Obviously, in the case of football, it's not such a big deal. And, with football, at least they can still watch on tv, and the players will still (mostly) be available for the national team. 

With other jobs, the person is just lost to the country, and the result will be an inferior quality of life for those who remain. 

If we accept that the individual's rights to emigrate trump those of their country of origin, at minimum we need some form of compensation which is appropriate to the scale of the problem. 

I don't have a solution - but sometimes I worry that we're very quick to jump to the conclusion that the individual's freedom is more important than everything else, especially when it's convenient. The countries who use this argument don't hesitate to deny the same freedom to immigrate to people who do not have useful skills, and they don't seem to lose too much sleep over it. 

Executive summary: The article argues that a CGD article's claim that Nigerian nurse emigration to the UK is a "win-win" for both countries is flawed due to misleading data and failure to account for total nurse emigration from Nigeria.

Key points:

  1. The CGD article's central datapoint, comparing nurses leaving Nigeria for the UK to the increase in nurse training in Nigeria, is misleading as it ignores the majority of nurses leaving Nigeria for other countries.
  2. Over the last 3 years, Nigeria has lost a net 13,500 nurses, a loss of about 1% of their nurse workforce per year, while needing a 2.5% yearly increase to keep up with population growth.
  3. The author argues that it is incorrect to claim a "win-win" scenario when considering total nurse emigration from Nigeria, not just to the UK.
  4. WHO data on nurses per capita in Nigeria appears to be unreliable and fluctuates implausibly.
  5. The premise of the CGD article is invalid, and it should be retracted or rewritten.



This comment was auto-generated by the EA Forum Team.

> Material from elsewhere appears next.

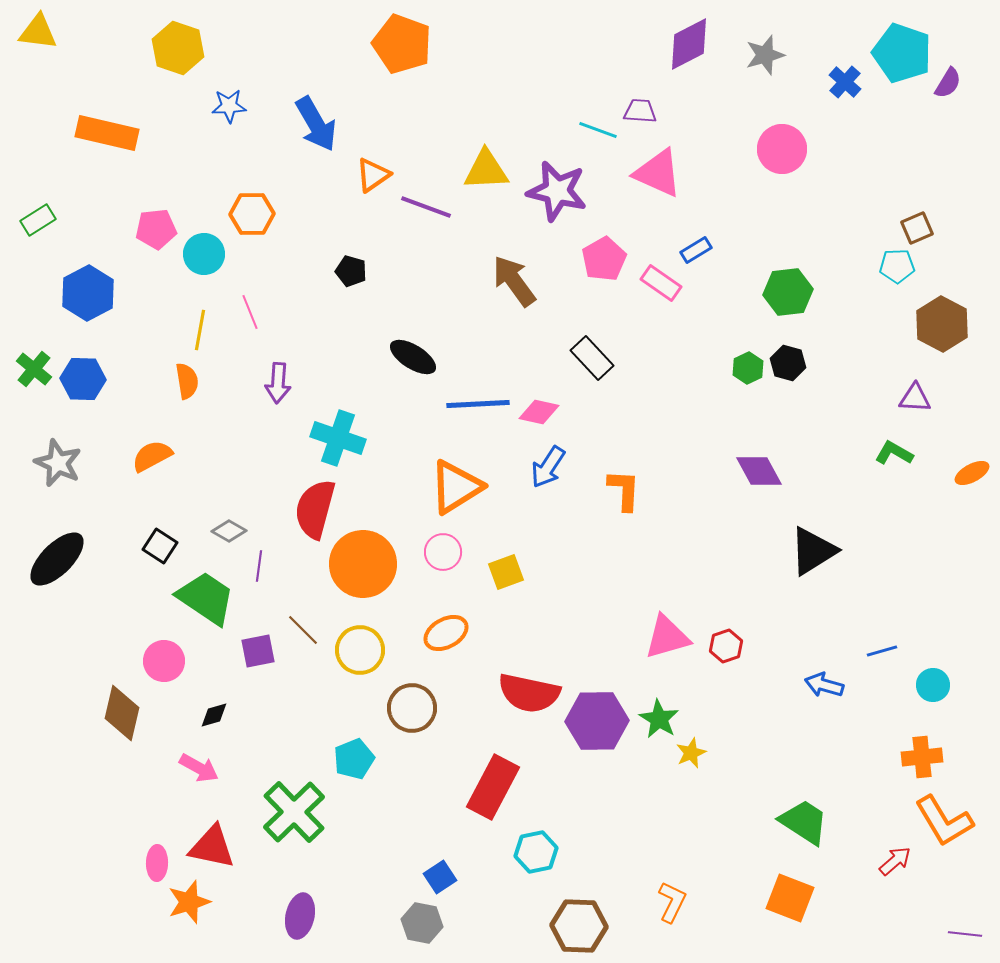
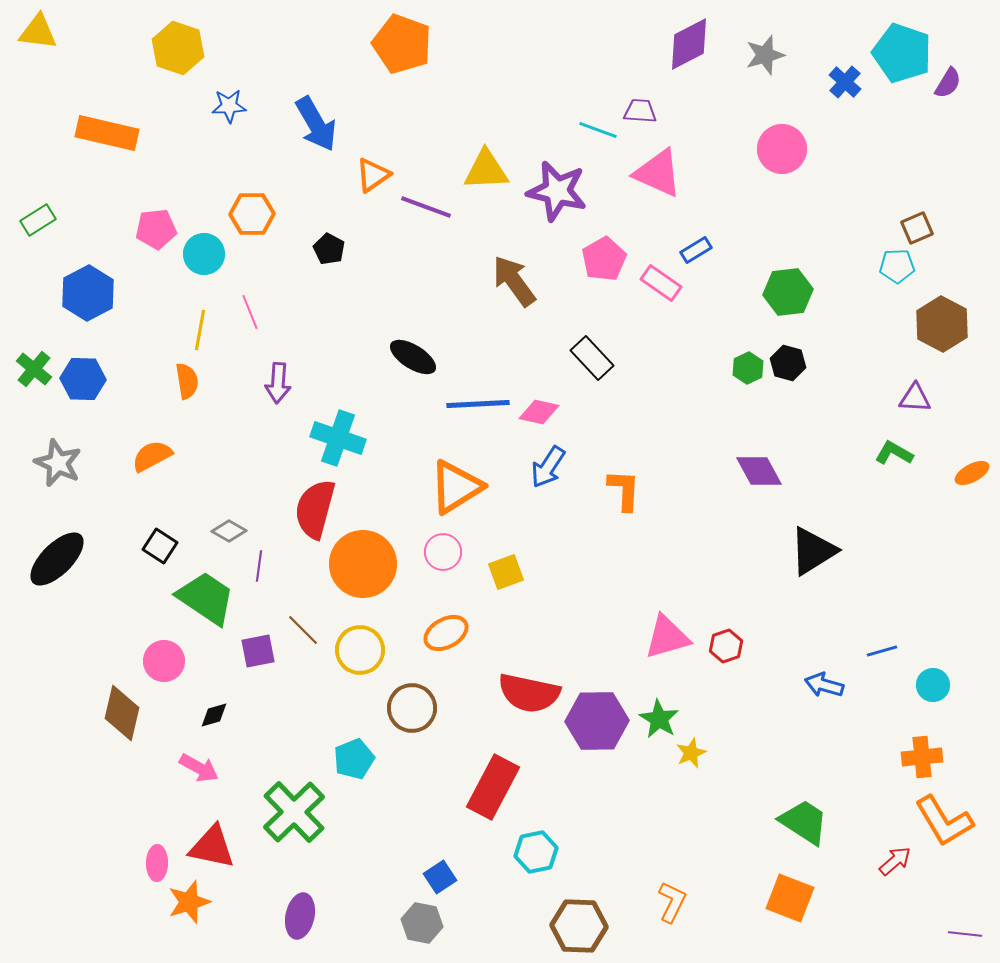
black pentagon at (351, 271): moved 22 px left, 22 px up; rotated 12 degrees clockwise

Feel free to point out issues with this summary by replying to the comment, and contact us if you have feedback.

Wow impressive why did I even bother to write this piece myself :D...

You should have just waited for the summary and then expanded that into a full article.

I believe there’s an underlying assumption in both the article and the comments generally that the nurses who remain in Nigeria will be employed and thus benefit the local population. However, in many LMICs, it is common to find qualified doctors and nurses who have not been employed for years post-qualification. The key question, therefore, is whether it is preferable for a qualified nurse to remain unemployed in Nigeria for an extended period or to be actively saving lives elsewhere.